Tokyo today is desperate not to be written off as a declining power, and is therefore determined to match up to a rising China and the United States as one of the great powers in the world.

Viewed from within Japan, the political predicament and strategic uncertainty that Japan faces as a country today is due to the legal imposition inbuilt into the postwar pacifist constitution. At the heart of the debate is its Article 9, which stipulates that Japan will forever renounce war as a policy option, including the maintenance of any war potential.

The current administration of Shinzo Abe has been promoting the idea that the Constitution is a legal imposition drawn up and forced upon Japan when it was under occupation. Restitution therefore rests on revising Japan's constitution to remove or dilute Article 9, which forsakes Japan's sovereign war-making right.

The pro-revision camp argues that Japan's security and national interests should be decided by the Japanese people today rather than a constitution drawn up and imposed upon the country several decades ago. The unspoken subtext of this search for normality is a quest for global political status commensurate with Japan's economic prowess.

Among the problems, however, at least from Chinese perspective, is in the way the goal is achieved. In order to erode the pacifist tendencies built up over the years across generations, the neo-conservatives in Japan have sought to magnify and exaggerate the Chinese threat through constant demonization via its media and official narratives.

In tandem with the neoconservative aspirations, the Abe administration has interpreted the Constitution and the US-Japan alliance in the least restrictive manner compared with any previous administration. Each successive policy review since the mid-1990s has brought about new measures and interpretations that the bureaucrats suggest are in line with Japan's pacifist Constitution and are therefore "legal", effectively allowing military normalization in stealth mode.

Hence, the conversion of the Izumo to an aircraft carrier, or the implementation of plans to develop Japan into a leader of space-based or cyber weapons has been consistent with Japan's aspirations since the mid-1990s.

What is alarming, however, is the extent to which the bureaucrats are emboldened to override a commonsense approach through their interpretation this time around. Aircraft carriers are not "defensive" weapons. They are designed to project force far beyond the shores of the homeland.

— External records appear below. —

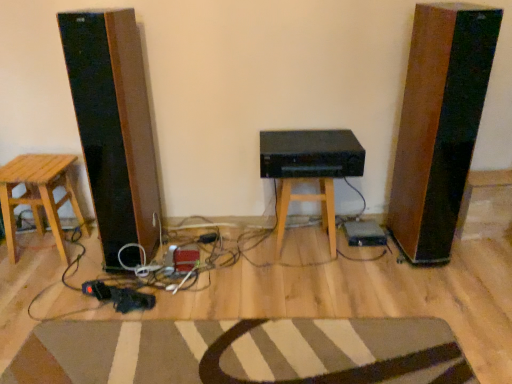
Question: Can you confirm if wooden stool at center, which is the first stool in right-to-left order, is bigger than striped wool doormat at lower center?

Choices:
 (A) no
 (B) yes

Answer: (B)

Question: Would you say wooden stool at center, the second stool when ordered from left to right, is outside striped wool doormat at lower center?

Choices:
 (A) no
 (B) yes

Answer: (B)

Question: Is wooden stool at center, the second stool when ordered from left to right, positioned in front of striped wool doormat at lower center?

Choices:
 (A) yes
 (B) no

Answer: (B)

Question: Considering the relative positions of wooden stool at center, which is the first stool in right-to-left order, and striped wool doormat at lower center in the image provided, is wooden stool at center, which is the first stool in right-to-left order, to the left of striped wool doormat at lower center from the viewer's perspective?

Choices:
 (A) no
 (B) yes

Answer: (A)

Question: Is striped wool doormat at lower center a part of wooden stool at center, the second stool when ordered from left to right?

Choices:
 (A) no
 (B) yes

Answer: (A)

Question: Considering the positions of wooden stool at center, the second stool when ordered from left to right, and wooden stool at left, arranged as the 1th stool when viewed from the left, in the image, is wooden stool at center, the second stool when ordered from left to right, taller or shorter than wooden stool at left, arranged as the 1th stool when viewed from the left,?

Choices:
 (A) tall
 (B) short

Answer: (B)

Question: Is wooden stool at center, which is the first stool in right-to-left order, wider or thinner than wooden stool at left, arranged as the 1th stool when viewed from the left?

Choices:
 (A) thin
 (B) wide

Answer: (A)

Question: From the image's perspective, is wooden stool at center, which is the first stool in right-to-left order, located above or below wooden stool at left, acting as the second stool starting from the right?

Choices:
 (A) above
 (B) below

Answer: (A)

Question: Visually, is wooden stool at center, which is the first stool in right-to-left order, positioned to the left or to the right of wooden stool at left, arranged as the 1th stool when viewed from the left?

Choices:
 (A) right
 (B) left

Answer: (A)

Question: From the image's perspective, is black matte speaker at center above or below wooden stool at left, arranged as the 1th stool when viewed from the left?

Choices:
 (A) below
 (B) above

Answer: (B)

Question: In the image, is black matte speaker at center on the left side or the right side of wooden stool at left, acting as the second stool starting from the right?

Choices:
 (A) left
 (B) right

Answer: (B)

Question: Is black matte speaker at center spatially inside wooden stool at left, arranged as the 1th stool when viewed from the left, or outside of it?

Choices:
 (A) outside
 (B) inside

Answer: (A)

Question: Considering the positions of black matte speaker at center and wooden stool at left, arranged as the 1th stool when viewed from the left, in the image, is black matte speaker at center taller or shorter than wooden stool at left, arranged as the 1th stool when viewed from the left,?

Choices:
 (A) short
 (B) tall

Answer: (A)

Question: Considering the relative positions of black matte speaker at center and striped wool doormat at lower center in the image provided, is black matte speaker at center to the left or to the right of striped wool doormat at lower center?

Choices:
 (A) left
 (B) right

Answer: (B)

Question: From a real-world perspective, is black matte speaker at center physically located above or below striped wool doormat at lower center?

Choices:
 (A) below
 (B) above

Answer: (B)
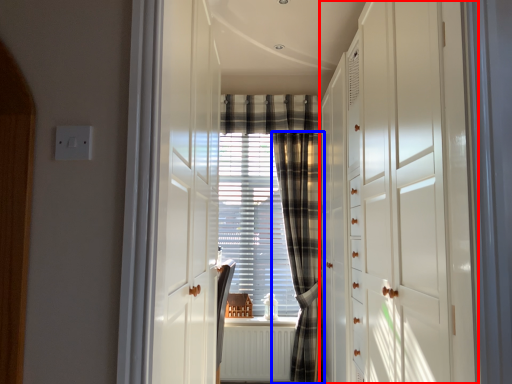
Question: Among these objects, which one is nearest to the camera, dresser (highlighted by a red box) or curtain (highlighted by a blue box)?

Choices:
 (A) dresser
 (B) curtain

Answer: (A)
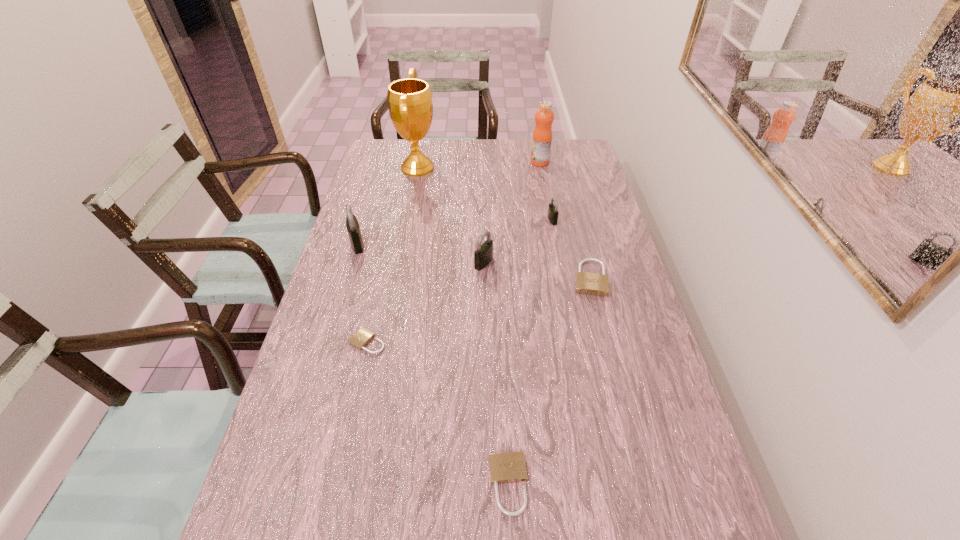
I want to click on the tallest object, so click(410, 105).

Identify the location of gold award. The image size is (960, 540). (410, 105).

Where is `fruit juice`? This screenshot has width=960, height=540. fruit juice is located at coordinates pos(542,136).

Image resolution: width=960 pixels, height=540 pixels. What are the coordinates of `the second nearest black padlock` in the screenshot? It's located at (352, 225).

This screenshot has width=960, height=540. Identify the location of the tallest padlock. (352, 225).

The width and height of the screenshot is (960, 540). Identify the location of the fifth shortest object. (483, 255).

Locate an element on the screen. the second smallest black padlock is located at coordinates click(x=483, y=255).

You are a GUI agent. You are given a task and a screenshot of the screen. Output one action in this format:
    pyautogui.click(x=<x>, y=<y>)
    Task: Click on the sixth nearest object
    The width and height of the screenshot is (960, 540).
    Given the screenshot: What is the action you would take?
    pyautogui.click(x=552, y=215)

The image size is (960, 540). I want to click on the fourth shortest padlock, so click(x=552, y=215).

I want to click on the biggest beige padlock, so click(x=588, y=283).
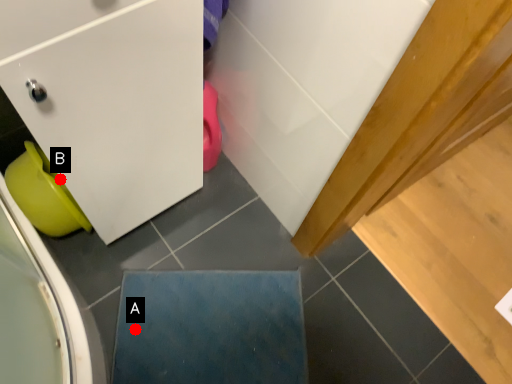
Question: Two points are circled on the image, labeled by A and B beside each circle. Which of the following is the closest to the observer?

Choices:
 (A) A is closer
 (B) B is closer

Answer: (B)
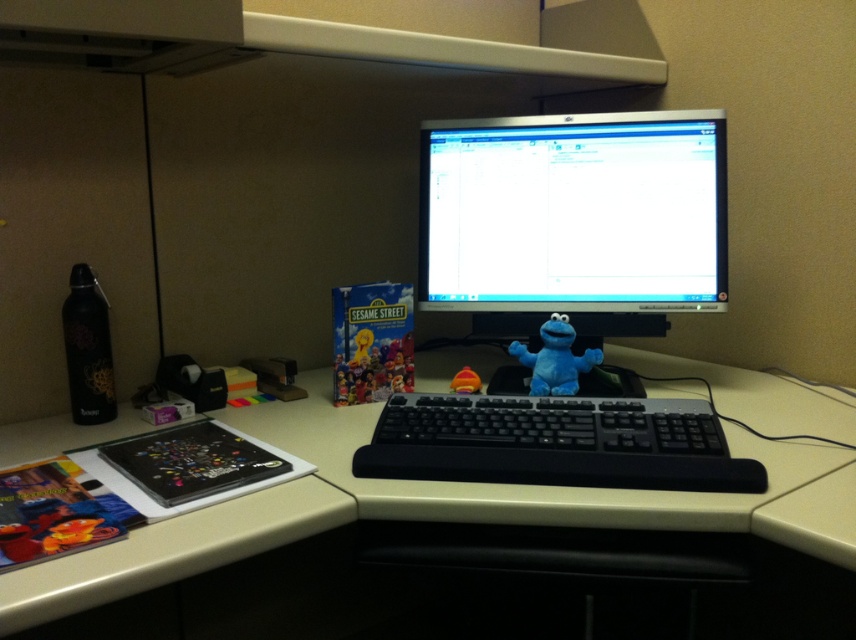
Is point (676, 170) farther from camera compared to point (565, 392)?

Yes, it is behind point (565, 392).

Can you confirm if matte black monitor at center is smaller than matte blue plush at center?

Actually, matte black monitor at center might be larger than matte blue plush at center.

Does point (583, 202) come closer to viewer compared to point (587, 358)?

No, it is not.

The height and width of the screenshot is (640, 856). I want to click on matte black monitor at center, so click(x=574, y=212).

Which is more to the left, beige plastic computer desk at center or black plastic keyboard at center?

beige plastic computer desk at center

Is beige plastic computer desk at center below black plastic keyboard at center?

Indeed, beige plastic computer desk at center is positioned under black plastic keyboard at center.

Between point (652, 388) and point (684, 436), which one is positioned in front?

Point (684, 436) is more forward.

The width and height of the screenshot is (856, 640). I want to click on beige plastic computer desk at center, so click(423, 509).

Describe the element at coordinates (423, 509) in the screenshot. Image resolution: width=856 pixels, height=640 pixels. I see `beige plastic computer desk at center` at that location.

Is point (195, 522) more distant than point (675, 259)?

No.

Where is `beige plastic computer desk at center`? The height and width of the screenshot is (640, 856). beige plastic computer desk at center is located at coordinates (x=423, y=509).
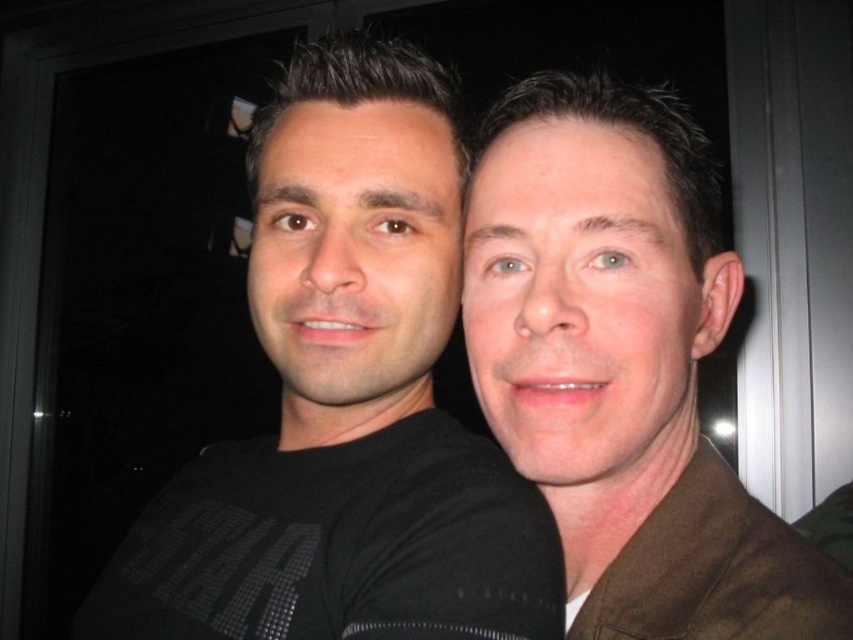
Is black matte shirt at left below brown matte jacket at right?

No.

Between point (543, 524) and point (573, 182), which one is positioned behind?

Positioned behind is point (543, 524).

Who is more forward, (457, 262) or (485, 150)?

Point (485, 150) is in front.

Find the location of a particular element. black matte shirt at left is located at coordinates coord(346,401).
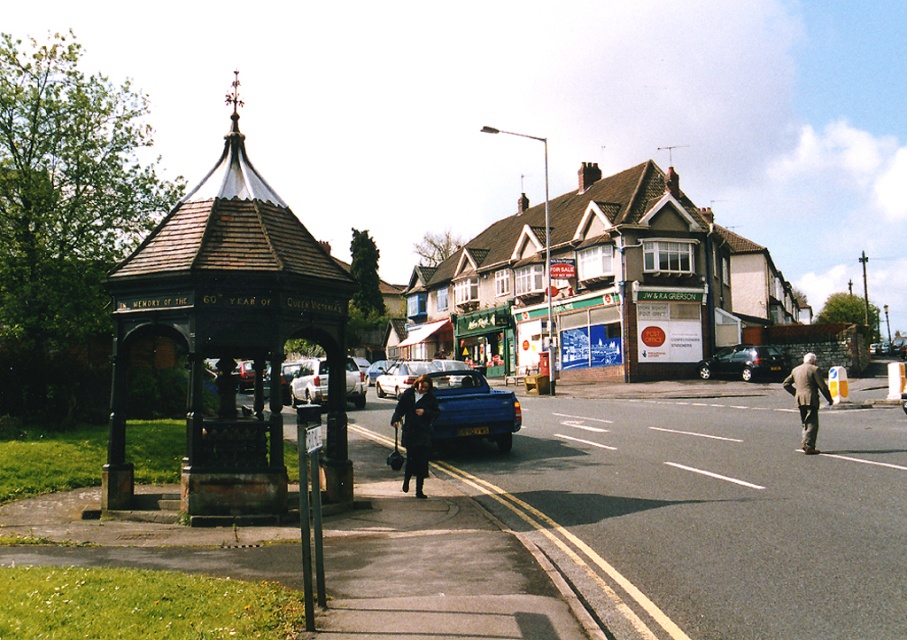
Question: Observing the image, what is the correct spatial positioning of wooden gazebo at left in reference to dark blue coat at center?

Choices:
 (A) left
 (B) right

Answer: (A)

Question: Which point appears farthest from the camera in this image?

Choices:
 (A) (397, 385)
 (B) (820, 388)

Answer: (A)

Question: Does shiny black car at center have a larger size compared to silver metallic car at center?

Choices:
 (A) no
 (B) yes

Answer: (A)

Question: Based on their relative distances, which object is farther from the metallic blue pickup truck at center?

Choices:
 (A) dark blue coat at center
 (B) silver metallic car at center
 (C) shiny black car at center

Answer: (A)

Question: Is brown brick building at center positioned at the back of shiny black car at center?

Choices:
 (A) no
 (B) yes

Answer: (A)

Question: Which point appears closest to the camera in this image?

Choices:
 (A) (707, 368)
 (B) (815, 420)
 (C) (587, 195)
 (D) (408, 436)

Answer: (D)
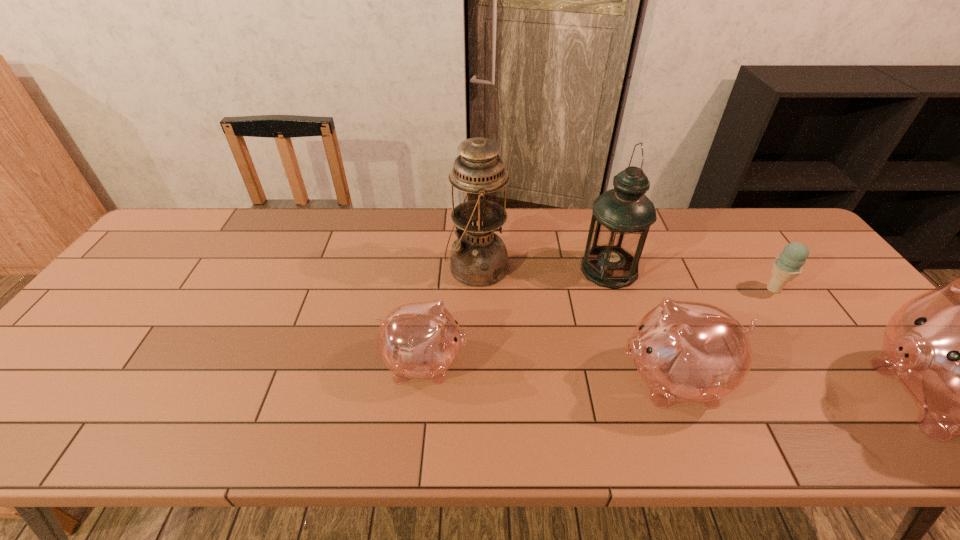
At what (x,y) coordinates should I click in order to perform the action: click on the shortest piggy bank. Please return your answer as a coordinate pair (x, y). This screenshot has height=540, width=960. Looking at the image, I should click on (422, 340).

This screenshot has width=960, height=540. What are the coordinates of `the third shortest object` in the screenshot? It's located at (685, 351).

You are a GUI agent. You are given a task and a screenshot of the screen. Output one action in this format:
    pyautogui.click(x=<x>, y=<y>)
    Task: Click on the second piggy bank from right to left
    
    Given the screenshot: What is the action you would take?
    pyautogui.click(x=685, y=351)

Where is `the left oil lamp`? The image size is (960, 540). the left oil lamp is located at coordinates (479, 258).

At what (x,y) coordinates should I click in order to perform the action: click on the right oil lamp. Please return your answer as a coordinate pair (x, y). Image resolution: width=960 pixels, height=540 pixels. Looking at the image, I should click on (621, 218).

Find the location of `ice cream`. ice cream is located at coordinates (788, 265).

Find the location of a particular element. This screenshot has width=960, height=540. vacant space located 0.360m on the front facing side of the leftmost piggy bank is located at coordinates (618, 363).

At what (x,y) coordinates should I click in order to perform the action: click on free space located on the front facing side of the third shortest object. Please return your answer as a coordinate pair (x, y). Looking at the image, I should click on (591, 380).

Where is `vacant space located 0.100m on the front facing side of the third shortest object`? This screenshot has height=540, width=960. vacant space located 0.100m on the front facing side of the third shortest object is located at coordinates (574, 380).

The image size is (960, 540). I want to click on vacant region located on the front facing side of the third shortest object, so click(x=583, y=380).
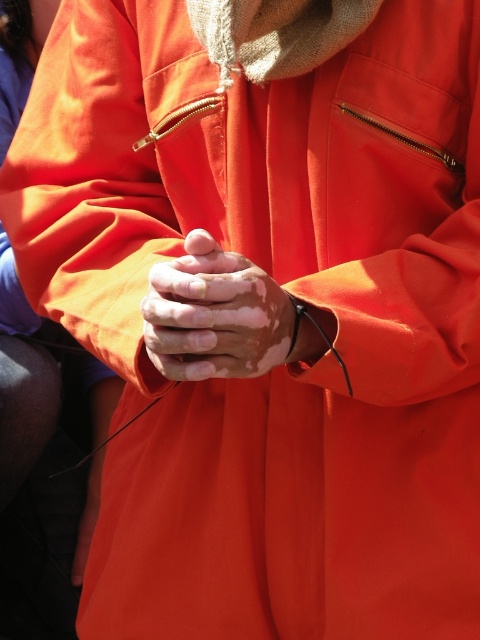
From the picture: You are a fashion designer observing the closeup of a person in a bright orange jacket. You notice the smooth skin hands at center and the smooth orange hand at center. Which hand is larger?

The smooth orange hand at center is larger than the smooth skin hands at center.

You are a photographer adjusting the lighting to ensure both the smooth skin hands at center and the smooth orange hand at center are clearly visible. Which hand should you focus on first to ensure proper exposure, considering their position?

The smooth skin hands at center is positioned on the right side of smooth orange hand at center, so you should focus on the smooth orange hand at center first since it is closer to the light source on the left side.

You are a photographer adjusting lighting for a portrait. You notice two hands at the center of the image, one labeled as smooth skin hands at center and the other as smooth orange hand at center. Which hand is visible on top in this composition?

The smooth skin hands at center is positioned over smooth orange hand at center, making it visible on top.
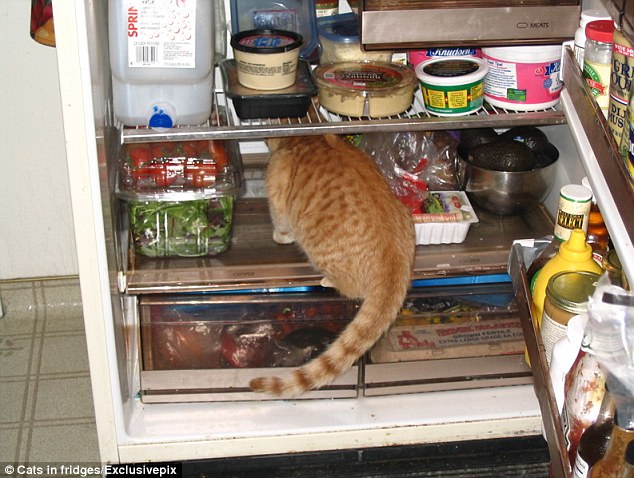
At what (x,y) coordinates should I click in order to perform the action: click on wall. Please return your answer as a coordinate pair (x, y). The image size is (634, 478). Looking at the image, I should click on (52, 109).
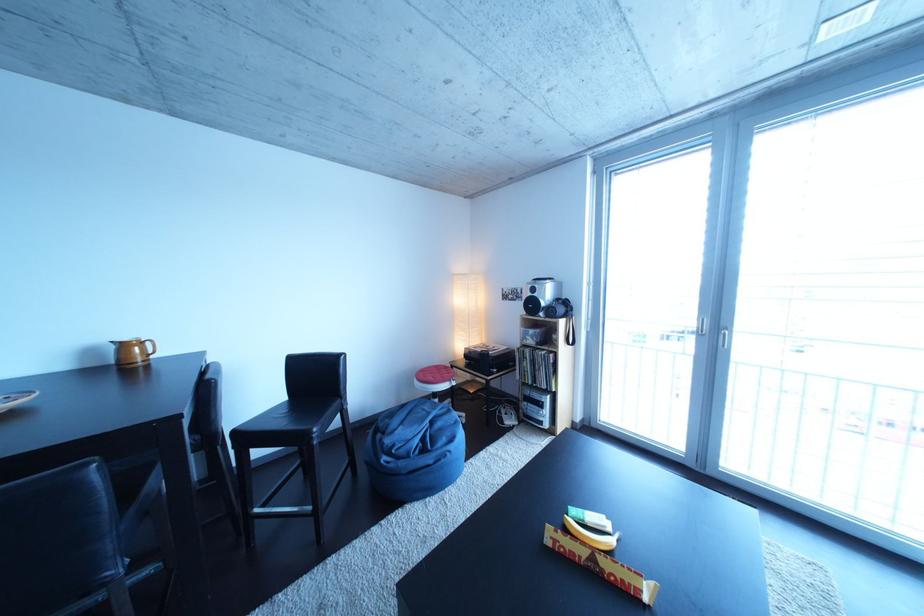
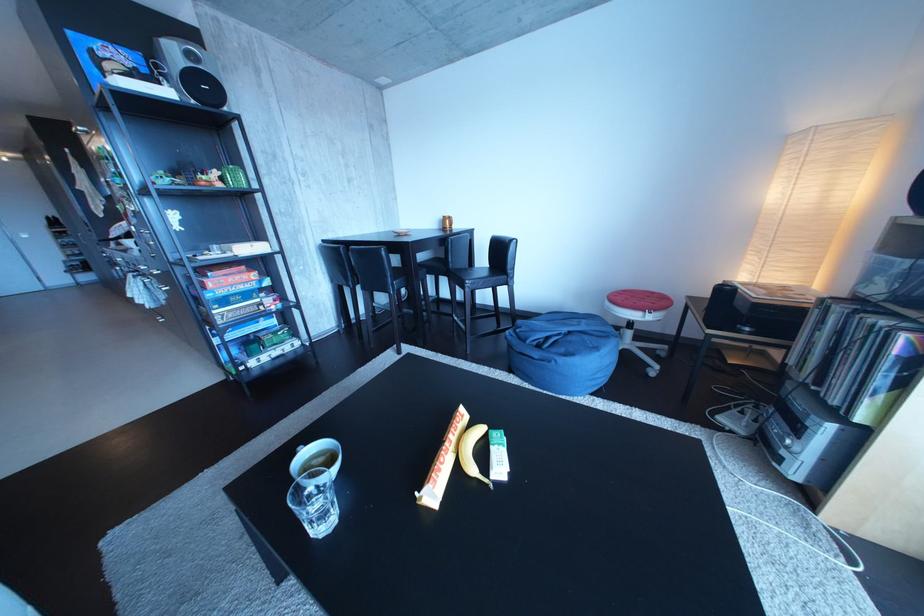
Find the pixel in the second image that matches the point at 519,419 in the first image.

(755, 419)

The conversion of the Izumo has important operational significance, as it means Japan could technically project power as far as the Izumo can sail, that is, to the Indian and Atlantic oceans for independent operations or to support US ones, significantly improving the operational capability of the Japanese Self-Defence Forces.

To argue that the two Izumo-class carriers are not "offensive" because they each can only host about 10 F35B fighters (of the 42 that Japan had purportedly ordered) is hardly reassuring, given that it would not take that many F35B fighters to bring destruction to any city or country.

Besides, there is nothing to stop Japan from suggesting at the next review down the line that more F35Bs should be acquired for more Izumo-class carriers, as they would be taken as in line with the pacifist Constitution.

While seemingly innocuous, the political implications are far reaching because this development socializes the Japanese public to the idea that as long as the bureaucrats and politicians say something is legal and in line with the Constitution, the Japanese nation should take their word for it.

There is of course the added benefit of conferring Great Power status. Considerations of political expediency and national prestige certainly seem to have outweighed the respect for the spirit of the pacifist Constitution here.

Traditionally, Japan has been concerned by the prospects of closer US-China relations, and in the Donald Trump era, of being leveraged by Trump excessively. At the same time, a nationalistic US means there is also a chance the US might revert to its isolationist tendencies.

Behind Japan's recent decisions are cold, hard calculations, even if they mean diversion from the pacifist Constitution.

Victor Teo is assistant professor at the Department of Japanese Studies at the University of Hong Kong.